Paulo Afonso - Bahia - 12/05/2025

Crônica: Os Grilhões Não Foram Quebrados

Por: Itaíbes Paiva
Divulgação

O Brasil adora dizer que a escravidão acabou. Gosta de repetir, feito ladainha mal aprendida, que em 13 de maio de 1888 fomos todos libertos. Mas quem caminha pelas calçadas quebradas do centro das grandes cidades, quem cruza as pedras do Sal, os degraus do Valongo, ou sente a história abafada nos becos dos Pelourinhos, sabe: os grilhões não foram quebrados, apenas remodelados.

Por mais de 300 anos, o Brasil foi um dos maiores engenhos de moer gente negra. Cinco milhões de corpos sequestrados, açoitados, vendidos, explorados. Um número que pesa nos ombros do presente, porque o passado não se reciclou. Trocou o tronco pela ausência de políticas públicas, trocou a chibata pelo descaso do Estado, trocou as senzalas pelas calçadas frias.

Hoje, em 2025, 137 anos depois da “libertação”, cerca de 70% das pessoas em situação de rua são negras. Isso não é coincidência é consequência.
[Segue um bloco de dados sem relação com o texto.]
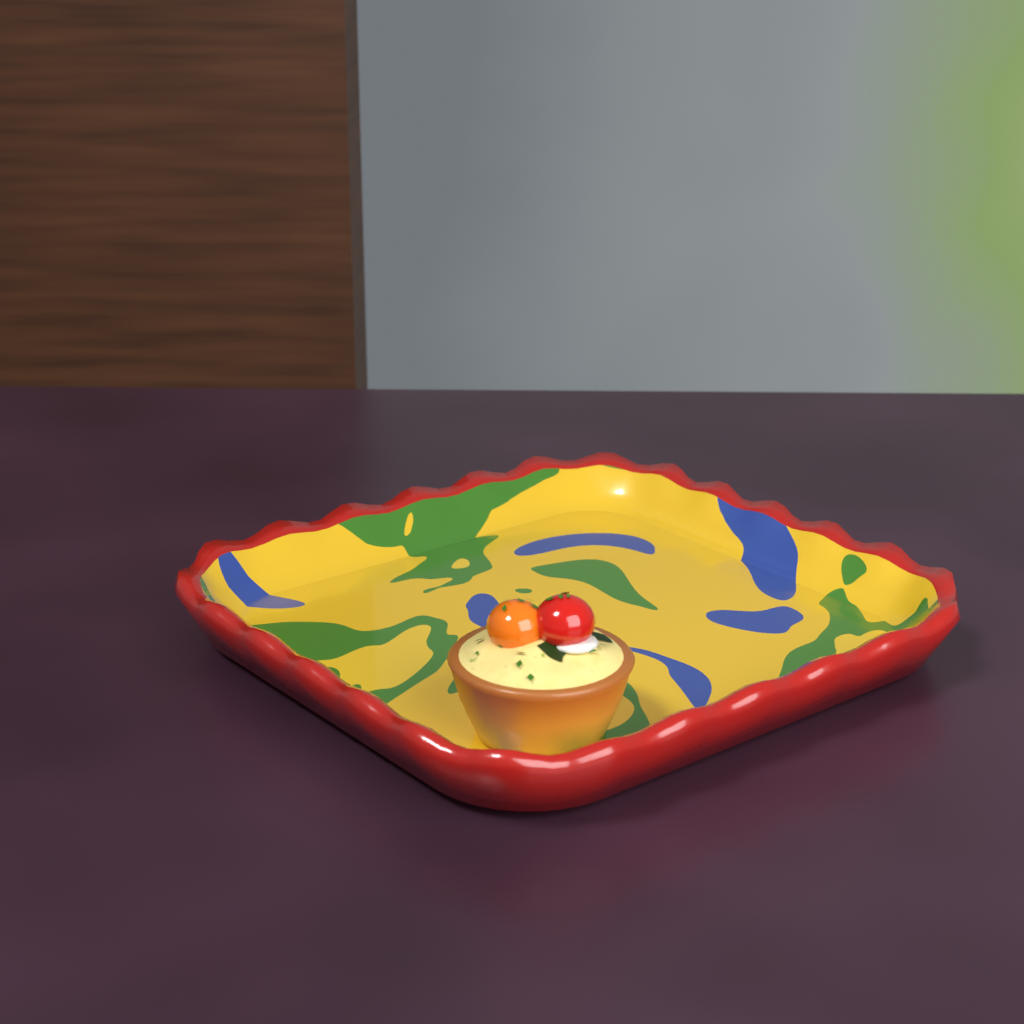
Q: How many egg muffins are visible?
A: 1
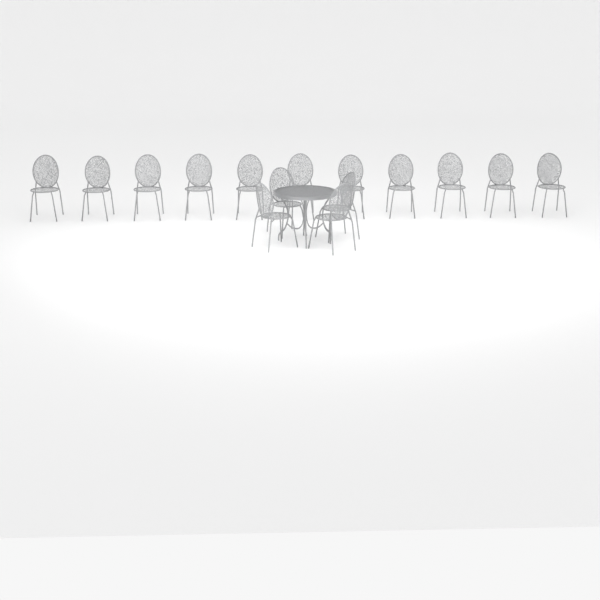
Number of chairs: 15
É a continuidade do projeto de exclusão, sustentado por um racismo que não dorme. Racismo que se camufla nos gabinetes, que se institucionaliza nas leis, que se espalha no ar poluído das favelas e comunidades onde o básico é luxo.

As pedras do passado ainda gritam. No Cais do Valongo, onde os navios negreiros atracavam, agora ecoam os passos de quem não tem mais onde morar. Nas esquinas do Brasil profundo, o povo preto continua pedindo licença para existir, sendo abatido pela violência, pela fome, pela invisibilidade.
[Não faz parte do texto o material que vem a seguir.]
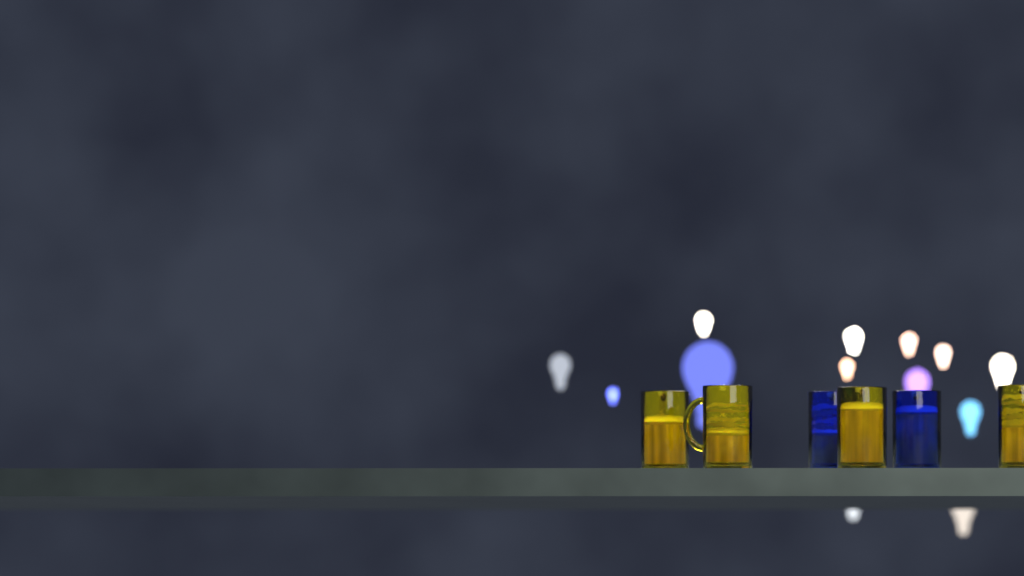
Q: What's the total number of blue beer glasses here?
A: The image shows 2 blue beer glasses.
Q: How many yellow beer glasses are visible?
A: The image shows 4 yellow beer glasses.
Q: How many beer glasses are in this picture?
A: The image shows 6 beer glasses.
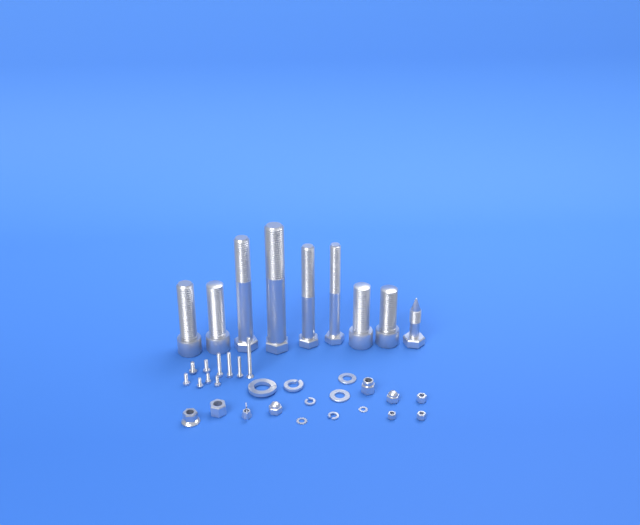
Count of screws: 10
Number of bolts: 9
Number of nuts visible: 9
E as gestões, os governantes? Seguem omissos. Falam em progresso, mas pavimentam a exclusão. Fazem festa para si, mas enterram nossas dores em silêncio. O Brasil da classe dominante é um país que ainda se acha dono de corpos que tentam empurrar para a margem como se houvesse margem onde não há centro para todos.

Mas a luta segue. Porque nossa memória é resistência. Porque quem sobreviveu a navios negreiros sabe remar contra as correntes da história. Não esqueceremos. Não aceitaremos. O futuro da população em situação de rua e da população negra será construído com dignidade ou não será.

Os grilhões do passado ainda apertam. Mas há mãos negras erguendo ferramentas para quebrá-los de vez. Porque viver é resistir. E resistir é também sonhar mesmo quando a noite é longa demais.